Free feminine hygiene products will now be provided to girls in grades six through 12 in New York State public schools, Gov. Andrew Cuomo announced in a tweet on April 2.
While the steps New York has taken are admirable for lessening the costly burden menstrual products put on women, society will never be able to claim full equality for women until these practices are adopted worldwide.
If toilet paper and soap are offered at no cost in public restrooms, materials a woman needs for a cycle she can’t prevent should be too. Women are charged an absurd amount of money for something their bodies must do, not because of a choice they made. The average woman will use almost 10,000 tampons in her lifetime for a cost totaling $1,773.33, according to HuffPost.
The high cost and taxes on menstrual products help contribute to what is called “period poverty,” wherein families cannot afford to purchase these products, especially low-income families.
In a press release from January—when Cuomo first proposed free menstrual product legislation—it was reported that “42 percent of children live in low income families. At $7 to $10 per package, a month’s supple of something as simple as a box of pads or tampons can be one expense too many for struggling families.”
New York—along with California and Illinois—should be commended for alleviating the cost of products from middle and high school aged girls.
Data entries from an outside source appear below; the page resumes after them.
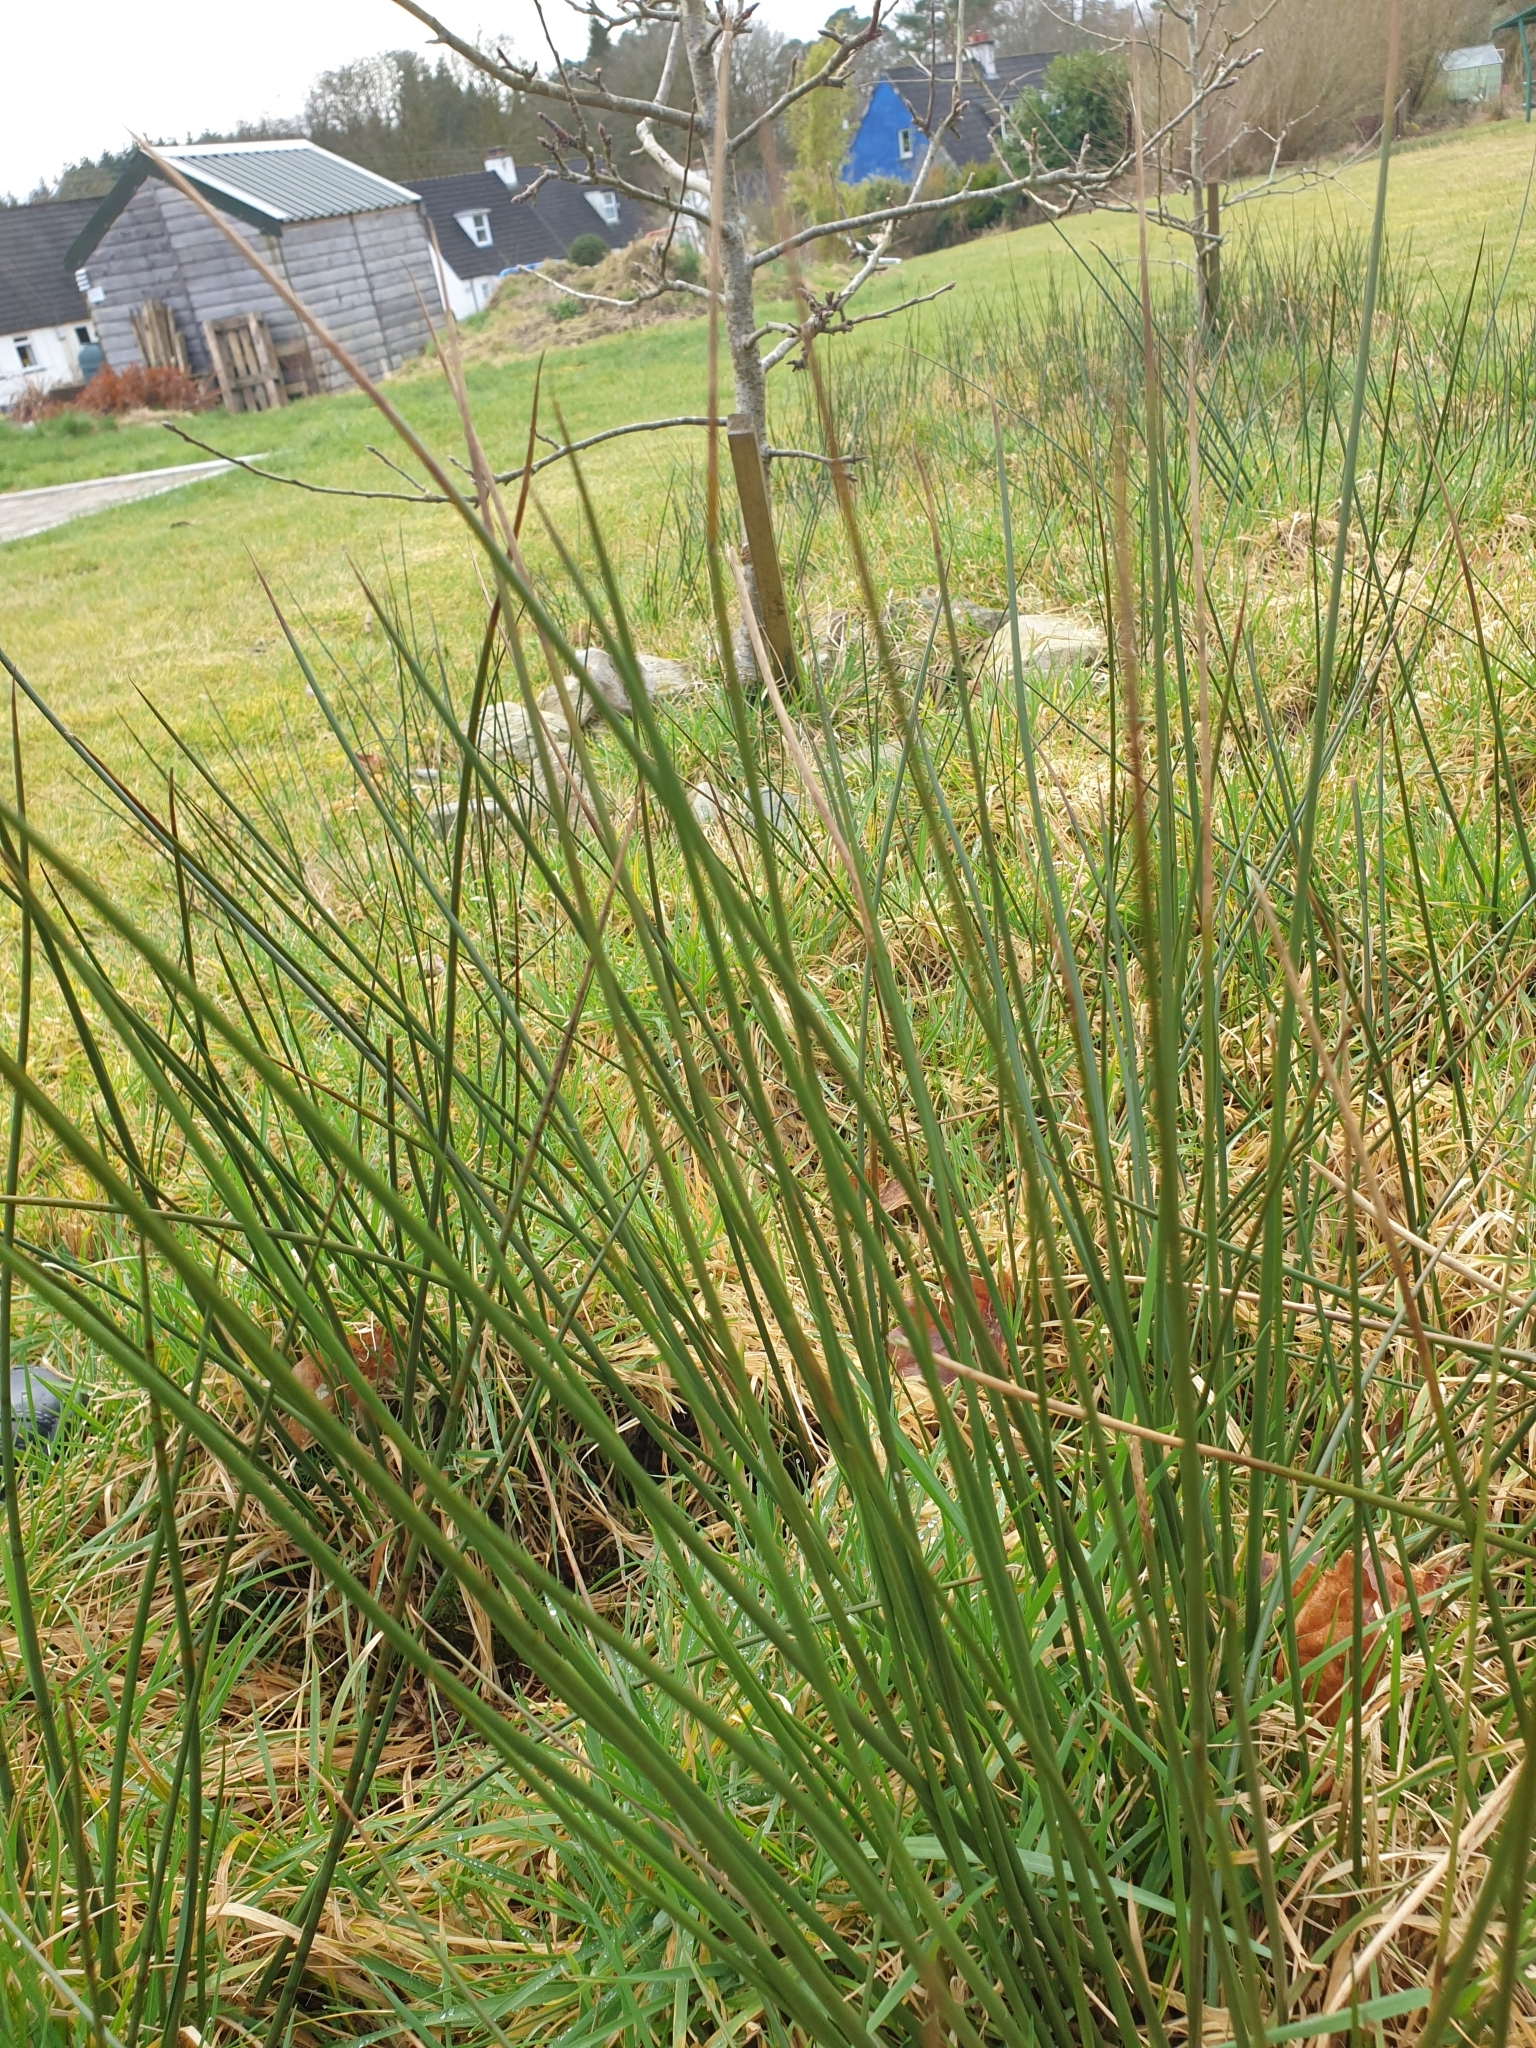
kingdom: Plantae
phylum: Tracheophyta
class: Liliopsida
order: Poales
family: Juncaceae
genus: Juncus
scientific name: Juncus effusus
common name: Soft rush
The rest of the country must follow suit.
As New York Assembly member Linda Rosenthal—who introduced three bills to help increase access to menstrual products—wrote in a press release in May, “menstruating is not a luxury; it is a biological phenomenon that necessitates the use of products that are costly.” Leaving families responsible for purchasing feminine hygiene products is a form of sexism and simply unfair to girls who cannot access these supplies.
Women who cannot afford these products must worry about how they’re going to handle their period every month. In comparison, teenaged and young men don’t have to worry about access to free condoms.
Many high schools and colleges across the United States provide free condoms in sex education classes and dormitories. Condoms are regarded as being very important—there’s no denying that they are essential in preventing the spread of STDs and unwanted pregnancies. Yet menstrual products don’t seem to be taken as seriously, which is simply unfair.
Without access to these products, millions of girls miss school while they are on their periods, according to Affinity Magazine. Furthermore, girls will often use a pad or tampon for much longer than is medically recommended, Affinity Magazine reports.
Free feminine hygiene products nationwide would reduce the number of girls missing school or risking consequences such as Toxic Shock Syndrome. TSS is “a complication arising from an infection with certain types of bacteria” and happens when tampons are left in for too long, according to The Washington Post.
Despite society’s attempts to improve equality and opportunities for young women, the gap will never be fully bridged so long as schools aren’t providing free menstrual products and stores are still taxing them. New York, among other states, has helped lead the way and hopefully, other states will soon follow.
To alleviate the burden of purchasing or paying taxes on feminine hygiene products from women is to acknowledge that nothing should stand in the way of what they can achieve; their periods included.